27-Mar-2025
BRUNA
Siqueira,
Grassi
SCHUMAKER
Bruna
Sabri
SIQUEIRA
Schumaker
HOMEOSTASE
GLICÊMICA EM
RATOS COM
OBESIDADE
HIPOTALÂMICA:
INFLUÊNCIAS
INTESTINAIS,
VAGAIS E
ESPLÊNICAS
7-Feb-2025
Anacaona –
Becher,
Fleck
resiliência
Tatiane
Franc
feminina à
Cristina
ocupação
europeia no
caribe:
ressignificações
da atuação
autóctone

- _WHAT IS BEING ASKED_
Copy the text of every item, replacing "ocupação" with "colonização" and leaving everything else as it is.

- _RESULT OF THIS TASK_
27-Mar-2025
BRUNA
Siqueira,
Grassi
SCHUMAKER
Bruna
Sabri
SIQUEIRA
Schumaker
HOMEOSTASE
GLICÊMICA EM
RATOS COM
OBESIDADE
HIPOTALÂMICA:
INFLUÊNCIAS
INTESTINAIS,
VAGAIS E
ESPLÊNICAS
7-Feb-2025
Anacaona –
Becher,
Fleck
resiliência
Tatiane
Franc
feminina à
Cristina
colonização
europeia no
caribe:
ressignificações
da atuação
autóctone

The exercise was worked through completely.